A significant baseline-by-treatment interaction in the total IDS-C₃₀ score (P = .08) was found. Patients administered adjunctive armodafinil showed greater improvement in depressive symptoms as seen in the greater mean ± SD change on the total IDS-C₃₀ score (-15.8 ± 11.57) compared with the placebo group (-12.8 ± 12.54) (ANOVA: P = .044; ANCOVA: P = .074). No differences between treatment groups were observed in secondary outcomes. Adverse events reported more frequently in patients receiving adjunctive armodafinil were headache, diarrhea, and insomnia. Armodafinil was not associated with an increased incidence and/or severity of suicidality, depression, or mania or with changes in metabolic profile measurements.
In this proof-of-concept study, adjunctive armodafinil 150 mg/d appeared to improve depressive symptoms according to some, but not all, measures and was generally well tolerated in patients with bipolar depression.
clinicaltrials.gov Identifier: NCT00481195.
评估阿莫达非尼(莫达非尼的长时异构体)作为辅助药物治疗双相抑郁的疗效和安全性。
这是一项为期 8 周、多中心、随机、双盲、安慰剂对照的研究,于 2007 年 6 月至 2008 年 12 月进行,纳入了正在接受锂盐、奥氮平或丙戊酸钠治疗但仍存在双相 I 型障碍相关重性抑郁发作的患者(根据 DSM-IV-TR 标准)。
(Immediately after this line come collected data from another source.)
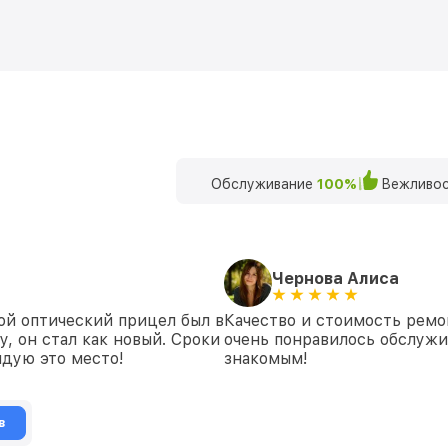
Обслуживание
100%
Вежливос
Чернова Алиса
ой оптический прицел был в
Качество и стоимость ремо
у, он стал как новый. Сроки
очень понравилось обслуж
дую это место!
знакомым!
в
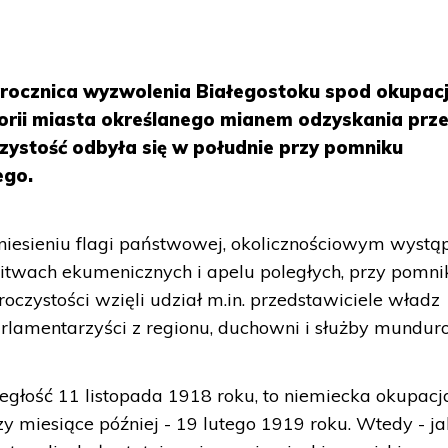
 rocznica wyzwolenia Białegostoku spod okupacj
rii miasta określanego mianem odzyskania prze
czystość odbyła się w południe przy pomniku
ego.
esieniu flagi państwowej, okolicznościowym wystąp
itwach ekumenicznych i apelu poległych, przy pomni
oczystości wzięli udział m.in. przedstawiciele władz
rlamentarzyści z regionu, duchowni i służby mundur
egłość 11 listopada 1918 roku, to niemiecka okupacj
zy miesiące później - 19 lutego 1919 roku. Wtedy - ja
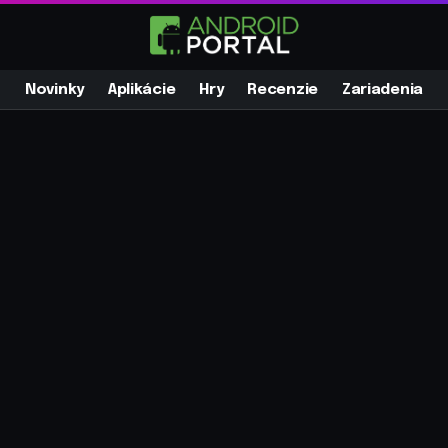
Novinky
Aplikácie
Hry
Recenzie
Zariadenia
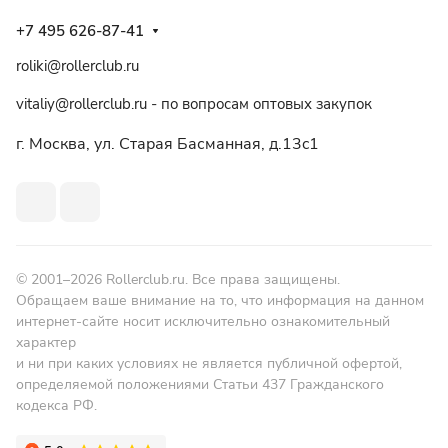
+7 495 626-87-41
roliki@rollerclub.ru
vitaliy@rollerclub.ru - по вопросам оптовых закупок
г. Москва, ул. Старая Басманная, д.13c1
© 2001–2026 Rollerclub.ru. Все права защищены.
Обращаем ваше внимание на то, что информация на данном
интернет-сайте носит исключительно ознакомительный
характер
и ни при каких условиях не является публичной офертой,
определяемой положениями Статьи 437 Гражданского
кодекса РФ.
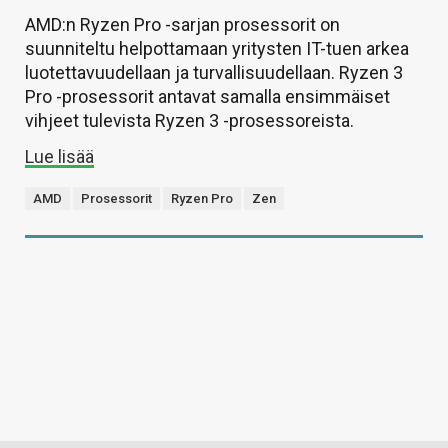
AMD:n Ryzen Pro -sarjan prosessorit on
suunniteltu helpottamaan yritysten IT-tuen arkea
luotettavuudellaan ja turvallisuudellaan. Ryzen 3
Pro -prosessorit antavat samalla ensimmäiset
vihjeet tulevista Ryzen 3 -prosessoreista.
Lue lisää
AMD
Prosessorit
Ryzen Pro
Zen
将患者随机分配至阿莫达非尼 150mg/d 组(n=128)或安慰剂组(n=129),每天早晨 1 次口服。主要终点是基于 30 项抑郁症状清单,临床医生评定版(IDS-C₃₀)总分的基线变化。次要终点包括蒙哥马利-Åsberg 抑郁评定量表(among other psychological symptom scales)等其他心理症状量表评分的基线变化。使用协方差分析(ANCOVA)进行统计分析,以研究药物和双相障碍的同时心境稳定剂治疗为因素,相应的基线值为协变量。如果发现治疗与基线之间存在统计学显著的交互作用,则进行方差分析(ANOVA)的预设敏感性分析。还评估了耐受性。
发现总 IDS-C₃₀ 评分的基线与治疗之间存在显著的交互作用(P=0.08)。接受辅助阿莫达非尼治疗的患者抑郁症状改善更为明显,总 IDS-C₃₀ 评分的平均变化值更大(-15.8 ± 11.57),而安慰剂组为(-12.8 ± 12.54)(方差分析:P=0.044;协方差分析:P=0.074)。两组在次要终点上无差异。接受辅助阿莫达非尼治疗的患者报告的不良事件更常见的是头痛、腹泻和失眠。阿莫达非尼与自杀意念、抑郁或躁狂的发生率和/或严重程度增加无关,也不会改变代谢指标。
在这项概念验证研究中,辅助阿莫达非尼 150mg/d 治疗似乎可以改善一些但不是所有的抑郁症状,并且在双相抑郁患者中通常具有良好的耐受性。
clinicaltrials.gov 标识符:NCT00481195。